Tasks to perform
**a)** For the press review below, mark each statement yes or no: (i) Rehula took the bronze in the triathlon; (ii) Mertlik wants the anti-monopoly authority to look into the fuel distributors; (iii) Zeman has agreed to cut the tax burden on fuel. Quote the review's deciding words for each.
**b)** Reproduce the press review from "Press Review" down to "country's first gold.", with nothing changed.

Extracted text
------------
Press Review
Most of the Czech papers today carry front-page photos of Jan Rehula, who clinched the country's first medal on Sunday at the Sydney Olympics, taking the bronze in the triathlon. "Two kilometres before the end I said to myself--I can't give up now", says Rehula in an interview with Pravo today. Speaking to Ceské Slovo, meanwhile, he says he timed his tempo perfectly and saved his resources for the final straight-away. And he told Lidove Noviny that he wasn't worried about a challenge from Kazachstan's world-number-one Dmitri Gaag: "I took no notice of him at all," he tells the paper. You might have the feeling the Czech media are pretty excited about their country's first medal, and why not I say. Just wait for tomorrow and the response to the country's first gold.
Turning now to the fuel crisis, Lidove Noviny leads with Czech Finance Minister Pavel Mertlik's suspicions that petrol distributors have organised themselves into cartels to keep the price of fuel artificially high. The paper reports that Minister Mertlik wants the Czech anti-monopoly authority to investigate claims that the distributors have signed secret deals on the price of fuel. Meanwhile Ceské Slovo writes on its front page that governments around Europe have given in to the lorry drivers and are meeting for talks. Czech Prime Minister Milos Zeman will talk to the truckers, continues the paper, but he's ruled out the possibility of reducing the tax burden on fuel.
------------
Collection entries
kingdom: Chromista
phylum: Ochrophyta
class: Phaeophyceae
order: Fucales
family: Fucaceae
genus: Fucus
------------
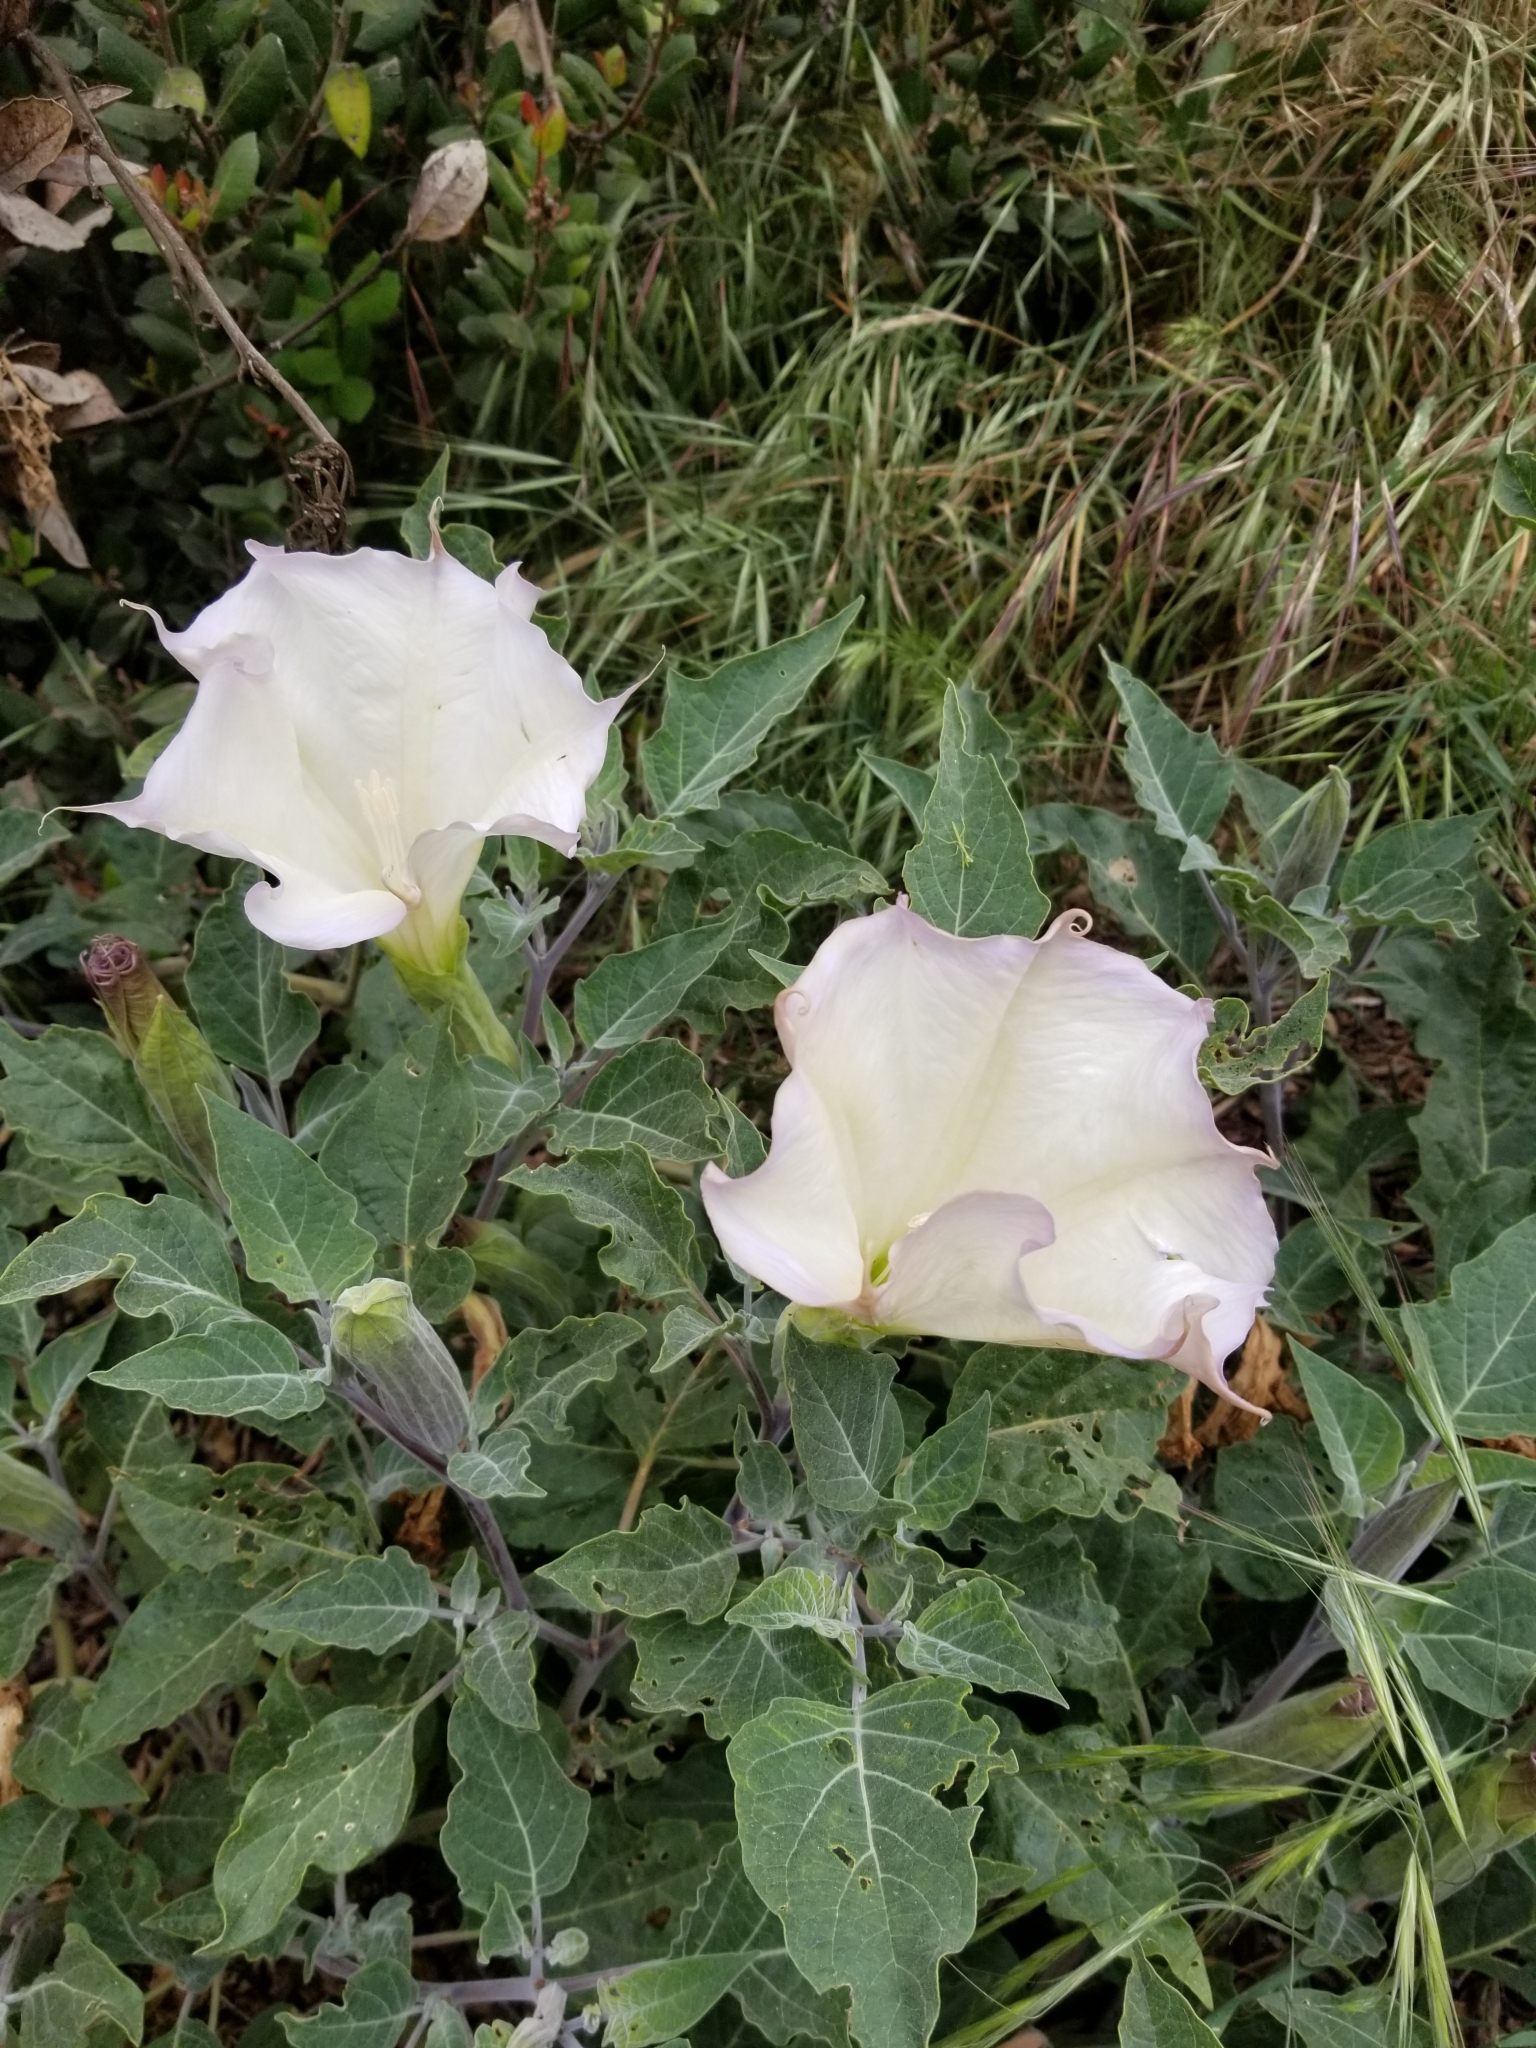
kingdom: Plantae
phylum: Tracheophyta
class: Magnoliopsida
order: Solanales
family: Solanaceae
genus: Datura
------------
Solved tasks
**a)**
(i) Yes: "taking the bronze in the triathlon"
(ii) Yes: "Minister Mertlik wants the Czech anti-monopoly authority to investigate claims that the distributors have signed secret deals on the price of fuel"
(iii) No: "he's ruled out the possibility of reducing the tax burden on fuel"

**b)**
Press Review
Most of the Czech papers today carry front-page photos of Jan Rehula, who clinched the country's first medal on Sunday at the Sydney Olympics, taking the bronze in the triathlon. "Two kilometres before the end I said to myself--I can't give up now", says Rehula in an interview with Pravo today. Speaking to Ceské Slovo, meanwhile, he says he timed his tempo perfectly and saved his resources for the final straight-away. And he told Lidove Noviny that he wasn't worried about a challenge from Kazachstan's world-number-one Dmitri Gaag: "I took no notice of him at all," he tells the paper. You might have the feeling the Czech media are pretty excited about their country's first medal, and why not I say. Just wait for tomorrow and the response to the country's first gold.